Intel’s Ponte Vecchio HPC GPU is one of the most advanced chips ever designed. With an overall transistor count exceeding 100 billion, and total silicon of 3,100 mm^2, the HPC accelerator will combine three different nodes from Intel’s internal foundry and TSMC’s advanced nodes. The compute tiles will be fabbed on TSMC’s N5 (5nm) node, Xe-Link tiles on TSMC’s N7 (7nm) node, and the Foveros/Rambo Cache tiles on the Intel 7 (previously 10nm ESF) node.
| Chiplet/Tile | Number | Process Node |
|---|---|---|
| Compute Tile | 16 | TSMC N5 |
| RAMBO Cache Tiles | 8 | Intel 7 |
| Foveros Base Tiles | 2 | Intel 7 |
| Xe-Link Tiles | 2 | TSMC N7 |
| HBM2e Tiles | 8 | |
| EMIB Tiles | 11 | |
| Total Active Tiles | 47 | |
| Thermal Tiles | 16 | |
| Total Tiles | 63 |
Overall, Ponte Vecchio will consist of 63 tiles. Out of these 16 will be thermal/structural tiles, with the rest being Compute, Xe-Link, HBM2e, EMIB, Foveros, and Rambo Cache tiles. The RAMBO and Foveros tiles will be fabbed on the Intel 7 node while the Compute tiles and Xe-Link tiles will leverage TSMC’s N5, and N7 nodes, respectively.
Ponte Vecchio combines Intel’s leading-edge packaging technologies, namely Foveros and EMIB. The former is a 3D stacking technique, and the latter is a die-to-die 2D interconnect:
The Base Foveros dies are connected by Co-EMIB interconnects, as well as to the HBM dies. EMIB is also used to connect the compute and RAMBO tiles, in addition to the Xe Link and HBM dies.

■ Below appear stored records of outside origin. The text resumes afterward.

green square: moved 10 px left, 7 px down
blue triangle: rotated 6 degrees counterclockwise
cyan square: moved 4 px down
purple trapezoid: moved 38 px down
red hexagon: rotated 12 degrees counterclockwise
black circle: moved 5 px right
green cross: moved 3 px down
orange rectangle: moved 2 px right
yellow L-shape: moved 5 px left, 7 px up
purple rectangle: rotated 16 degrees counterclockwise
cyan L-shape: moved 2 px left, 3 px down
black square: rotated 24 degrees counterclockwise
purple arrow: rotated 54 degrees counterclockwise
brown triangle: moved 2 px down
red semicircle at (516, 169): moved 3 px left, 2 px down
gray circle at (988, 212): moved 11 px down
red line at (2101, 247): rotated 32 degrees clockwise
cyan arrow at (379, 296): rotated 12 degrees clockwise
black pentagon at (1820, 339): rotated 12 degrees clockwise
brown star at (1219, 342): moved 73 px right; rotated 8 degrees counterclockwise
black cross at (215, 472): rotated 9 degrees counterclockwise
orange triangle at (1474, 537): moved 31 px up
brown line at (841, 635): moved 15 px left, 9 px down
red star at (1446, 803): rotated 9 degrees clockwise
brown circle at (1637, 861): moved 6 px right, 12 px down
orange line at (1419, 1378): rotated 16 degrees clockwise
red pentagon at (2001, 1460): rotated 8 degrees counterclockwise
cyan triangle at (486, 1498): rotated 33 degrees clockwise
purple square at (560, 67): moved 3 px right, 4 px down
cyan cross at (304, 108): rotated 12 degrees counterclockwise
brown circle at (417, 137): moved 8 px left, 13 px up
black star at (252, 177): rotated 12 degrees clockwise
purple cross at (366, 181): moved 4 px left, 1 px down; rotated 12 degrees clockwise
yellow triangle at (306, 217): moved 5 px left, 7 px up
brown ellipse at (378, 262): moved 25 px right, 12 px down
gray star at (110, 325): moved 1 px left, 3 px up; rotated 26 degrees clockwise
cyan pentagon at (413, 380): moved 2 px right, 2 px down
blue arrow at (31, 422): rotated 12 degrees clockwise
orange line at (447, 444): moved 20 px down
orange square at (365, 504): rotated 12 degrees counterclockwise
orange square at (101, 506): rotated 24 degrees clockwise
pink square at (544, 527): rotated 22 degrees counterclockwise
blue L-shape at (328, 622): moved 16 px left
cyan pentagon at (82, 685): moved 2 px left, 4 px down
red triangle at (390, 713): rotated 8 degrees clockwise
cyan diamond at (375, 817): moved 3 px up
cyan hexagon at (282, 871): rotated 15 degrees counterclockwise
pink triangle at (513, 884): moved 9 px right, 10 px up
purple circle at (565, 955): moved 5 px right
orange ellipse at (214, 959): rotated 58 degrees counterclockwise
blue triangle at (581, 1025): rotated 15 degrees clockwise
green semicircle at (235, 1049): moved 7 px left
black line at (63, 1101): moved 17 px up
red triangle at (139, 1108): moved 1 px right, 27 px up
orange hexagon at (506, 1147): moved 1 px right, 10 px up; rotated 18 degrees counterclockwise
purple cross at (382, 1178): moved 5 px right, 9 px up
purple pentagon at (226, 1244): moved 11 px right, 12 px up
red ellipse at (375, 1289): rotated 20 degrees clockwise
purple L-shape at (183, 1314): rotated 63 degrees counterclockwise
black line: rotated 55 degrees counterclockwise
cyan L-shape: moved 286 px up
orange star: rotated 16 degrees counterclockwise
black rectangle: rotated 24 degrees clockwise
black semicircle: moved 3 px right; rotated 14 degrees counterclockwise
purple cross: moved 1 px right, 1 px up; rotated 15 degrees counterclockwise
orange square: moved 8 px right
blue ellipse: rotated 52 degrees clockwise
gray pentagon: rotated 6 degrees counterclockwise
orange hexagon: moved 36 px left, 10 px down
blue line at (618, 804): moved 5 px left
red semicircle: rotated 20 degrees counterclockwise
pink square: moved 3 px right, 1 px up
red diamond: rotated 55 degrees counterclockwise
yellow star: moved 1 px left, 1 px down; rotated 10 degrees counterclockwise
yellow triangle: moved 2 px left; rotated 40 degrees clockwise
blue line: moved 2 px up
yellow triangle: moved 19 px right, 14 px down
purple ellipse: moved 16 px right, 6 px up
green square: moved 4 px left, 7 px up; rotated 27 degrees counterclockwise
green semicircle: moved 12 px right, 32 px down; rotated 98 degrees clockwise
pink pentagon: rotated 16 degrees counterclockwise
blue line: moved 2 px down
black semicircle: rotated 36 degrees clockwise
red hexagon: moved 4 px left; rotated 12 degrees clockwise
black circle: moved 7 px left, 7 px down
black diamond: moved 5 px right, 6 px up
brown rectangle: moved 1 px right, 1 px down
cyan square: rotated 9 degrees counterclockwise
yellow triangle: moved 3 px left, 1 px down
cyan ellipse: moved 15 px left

Unsurprisingly, Ponte Vecchio with a thermal design target of 450W has a Tc limit of 76 degrees on the compute/RAMBO dies. The 600W design has a Tc limit of 81 degrees for the computer die, and 78 degrees for the Xe-Link die. Overall, Intel’s packaging floorplan looks a lot like AMD’s…on steroids.